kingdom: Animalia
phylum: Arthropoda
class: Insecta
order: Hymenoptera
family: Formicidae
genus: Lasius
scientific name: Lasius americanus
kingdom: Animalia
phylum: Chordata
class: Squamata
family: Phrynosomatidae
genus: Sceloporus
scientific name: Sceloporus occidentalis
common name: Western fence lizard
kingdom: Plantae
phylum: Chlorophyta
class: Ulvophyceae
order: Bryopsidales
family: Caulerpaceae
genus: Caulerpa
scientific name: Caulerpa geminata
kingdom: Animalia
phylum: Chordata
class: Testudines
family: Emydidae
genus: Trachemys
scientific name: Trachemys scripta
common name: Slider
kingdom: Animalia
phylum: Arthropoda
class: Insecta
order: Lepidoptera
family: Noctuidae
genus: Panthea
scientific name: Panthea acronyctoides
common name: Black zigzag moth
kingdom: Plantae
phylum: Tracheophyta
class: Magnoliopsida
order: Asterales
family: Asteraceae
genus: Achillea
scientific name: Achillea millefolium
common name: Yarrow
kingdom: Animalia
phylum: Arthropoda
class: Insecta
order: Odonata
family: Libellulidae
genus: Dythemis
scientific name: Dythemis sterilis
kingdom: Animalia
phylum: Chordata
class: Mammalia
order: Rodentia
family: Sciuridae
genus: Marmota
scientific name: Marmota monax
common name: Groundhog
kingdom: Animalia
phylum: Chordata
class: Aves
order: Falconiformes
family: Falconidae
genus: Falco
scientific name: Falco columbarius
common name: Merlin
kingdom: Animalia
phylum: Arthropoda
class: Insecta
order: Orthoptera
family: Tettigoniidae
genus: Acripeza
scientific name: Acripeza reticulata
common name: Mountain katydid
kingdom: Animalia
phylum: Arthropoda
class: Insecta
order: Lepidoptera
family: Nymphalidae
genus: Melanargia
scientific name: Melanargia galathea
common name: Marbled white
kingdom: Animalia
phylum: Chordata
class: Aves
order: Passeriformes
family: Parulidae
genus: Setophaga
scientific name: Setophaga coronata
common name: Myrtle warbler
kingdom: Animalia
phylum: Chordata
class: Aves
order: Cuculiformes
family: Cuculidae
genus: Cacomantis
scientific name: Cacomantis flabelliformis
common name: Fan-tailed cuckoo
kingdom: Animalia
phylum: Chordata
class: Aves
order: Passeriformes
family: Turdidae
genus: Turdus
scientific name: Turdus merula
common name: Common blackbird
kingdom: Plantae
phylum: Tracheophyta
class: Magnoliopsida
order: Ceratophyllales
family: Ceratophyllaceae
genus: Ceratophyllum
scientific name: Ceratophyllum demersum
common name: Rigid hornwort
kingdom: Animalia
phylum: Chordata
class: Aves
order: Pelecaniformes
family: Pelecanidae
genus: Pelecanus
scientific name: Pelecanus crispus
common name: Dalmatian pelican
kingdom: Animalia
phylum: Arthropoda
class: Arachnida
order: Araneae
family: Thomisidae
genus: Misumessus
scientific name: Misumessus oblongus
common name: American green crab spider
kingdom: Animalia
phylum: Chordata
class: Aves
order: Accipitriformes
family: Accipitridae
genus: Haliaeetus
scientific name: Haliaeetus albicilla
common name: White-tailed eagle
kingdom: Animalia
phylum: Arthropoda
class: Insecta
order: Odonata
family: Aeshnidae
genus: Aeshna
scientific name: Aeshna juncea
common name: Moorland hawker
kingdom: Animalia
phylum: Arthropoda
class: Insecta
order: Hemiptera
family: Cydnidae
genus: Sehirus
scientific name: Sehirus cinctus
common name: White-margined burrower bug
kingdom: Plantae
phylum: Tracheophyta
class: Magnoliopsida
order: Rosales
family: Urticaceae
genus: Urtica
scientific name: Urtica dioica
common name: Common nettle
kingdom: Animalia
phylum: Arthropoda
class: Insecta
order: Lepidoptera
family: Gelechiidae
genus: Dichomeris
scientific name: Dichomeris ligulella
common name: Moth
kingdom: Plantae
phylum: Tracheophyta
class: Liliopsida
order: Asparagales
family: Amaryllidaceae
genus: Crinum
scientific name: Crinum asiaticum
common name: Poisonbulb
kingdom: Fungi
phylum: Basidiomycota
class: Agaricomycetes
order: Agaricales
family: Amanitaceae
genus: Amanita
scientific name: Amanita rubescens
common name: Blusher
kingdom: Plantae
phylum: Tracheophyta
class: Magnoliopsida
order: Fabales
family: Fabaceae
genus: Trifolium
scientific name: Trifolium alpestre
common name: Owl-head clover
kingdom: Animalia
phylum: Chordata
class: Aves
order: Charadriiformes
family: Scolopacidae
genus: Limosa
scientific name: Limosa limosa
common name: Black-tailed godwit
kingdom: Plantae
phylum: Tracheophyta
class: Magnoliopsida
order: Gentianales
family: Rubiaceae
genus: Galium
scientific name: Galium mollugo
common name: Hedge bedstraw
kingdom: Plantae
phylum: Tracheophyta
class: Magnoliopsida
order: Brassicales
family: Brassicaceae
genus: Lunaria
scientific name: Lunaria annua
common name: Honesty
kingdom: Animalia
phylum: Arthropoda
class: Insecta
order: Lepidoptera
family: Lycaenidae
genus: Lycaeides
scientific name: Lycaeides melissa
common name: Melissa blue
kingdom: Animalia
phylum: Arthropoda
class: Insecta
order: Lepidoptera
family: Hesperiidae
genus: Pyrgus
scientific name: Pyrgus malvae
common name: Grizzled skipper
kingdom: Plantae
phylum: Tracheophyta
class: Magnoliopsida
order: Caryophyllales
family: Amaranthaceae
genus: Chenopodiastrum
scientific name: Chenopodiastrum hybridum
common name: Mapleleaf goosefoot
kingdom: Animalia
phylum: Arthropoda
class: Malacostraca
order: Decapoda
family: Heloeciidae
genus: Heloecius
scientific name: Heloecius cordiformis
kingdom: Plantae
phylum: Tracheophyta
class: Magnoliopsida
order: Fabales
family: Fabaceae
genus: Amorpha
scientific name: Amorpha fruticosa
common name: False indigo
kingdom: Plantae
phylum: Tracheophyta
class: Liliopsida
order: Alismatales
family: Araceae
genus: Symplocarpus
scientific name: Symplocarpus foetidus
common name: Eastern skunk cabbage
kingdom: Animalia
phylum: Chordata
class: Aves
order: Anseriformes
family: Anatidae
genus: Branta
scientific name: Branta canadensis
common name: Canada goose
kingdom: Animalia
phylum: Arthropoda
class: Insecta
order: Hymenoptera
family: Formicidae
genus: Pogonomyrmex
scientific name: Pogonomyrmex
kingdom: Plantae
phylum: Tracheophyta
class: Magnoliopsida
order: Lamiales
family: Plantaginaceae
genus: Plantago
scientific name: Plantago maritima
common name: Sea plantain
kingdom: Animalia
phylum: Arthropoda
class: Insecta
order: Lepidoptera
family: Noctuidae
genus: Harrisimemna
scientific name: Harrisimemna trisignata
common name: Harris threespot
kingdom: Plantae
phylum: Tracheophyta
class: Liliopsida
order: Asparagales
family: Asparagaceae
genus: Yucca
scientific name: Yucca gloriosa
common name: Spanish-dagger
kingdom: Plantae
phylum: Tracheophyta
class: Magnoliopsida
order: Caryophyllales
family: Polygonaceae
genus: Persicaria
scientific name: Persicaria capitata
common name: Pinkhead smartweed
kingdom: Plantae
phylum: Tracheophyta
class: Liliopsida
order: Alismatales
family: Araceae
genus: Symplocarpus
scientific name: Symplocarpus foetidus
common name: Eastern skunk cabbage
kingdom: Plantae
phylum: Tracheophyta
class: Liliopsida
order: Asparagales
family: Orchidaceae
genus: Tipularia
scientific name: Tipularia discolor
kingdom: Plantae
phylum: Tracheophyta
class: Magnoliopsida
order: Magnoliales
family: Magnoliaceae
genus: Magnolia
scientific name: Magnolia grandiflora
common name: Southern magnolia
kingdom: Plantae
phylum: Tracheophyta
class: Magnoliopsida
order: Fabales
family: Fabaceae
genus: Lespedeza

■ Stated goal
Please reproduce, unchanged, the lines of the entries above, starting with the line that contains "scientific name: Lunaria annua" and going on through the line that contains "scientific name: Plantago maritima", with both of those lines included.

■ Full output
scientific name: Lunaria annua
common name: Honesty
kingdom: Animalia
phylum: Arthropoda
class: Insecta
order: Lepidoptera
family: Lycaenidae
genus: Lycaeides
scientific name: Lycaeides melissa
common name: Melissa blue
kingdom: Animalia
phylum: Arthropoda
class: Insecta
order: Lepidoptera
family: Hesperiidae
genus: Pyrgus
scientific name: Pyrgus malvae
common name: Grizzled skipper
kingdom: Plantae
phylum: Tracheophyta
class: Magnoliopsida
order: Caryophyllales
family: Amaranthaceae
genus: Chenopodiastrum
scientific name: Chenopodiastrum hybridum
common name: Mapleleaf goosefoot
kingdom: Animalia
phylum: Arthropoda
class: Malacostraca
order: Decapoda
family: Heloeciidae
genus: Heloecius
scientific name: Heloecius cordiformis
kingdom: Plantae
phylum: Tracheophyta
class: Magnoliopsida
order: Fabales
family: Fabaceae
genus: Amorpha
scientific name: Amorpha fruticosa
common name: False indigo
kingdom: Plantae
phylum: Tracheophyta
class: Liliopsida
order: Alismatales
family: Araceae
genus: Symplocarpus
scientific name: Symplocarpus foetidus
common name: Eastern skunk cabbage
kingdom: Animalia
phylum: Chordata
class: Aves
order: Anseriformes
family: Anatidae
genus: Branta
scientific name: Branta canadensis
common name: Canada goose
kingdom: Animalia
phylum: Arthropoda
class: Insecta
order: Hymenoptera
family: Formicidae
genus: Pogonomyrmex
scientific name: Pogonomyrmex
kingdom: Plantae
phylum: Tracheophyta
class: Magnoliopsida
order: Lamiales
family: Plantaginaceae
genus: Plantago
scientific name: Plantago maritima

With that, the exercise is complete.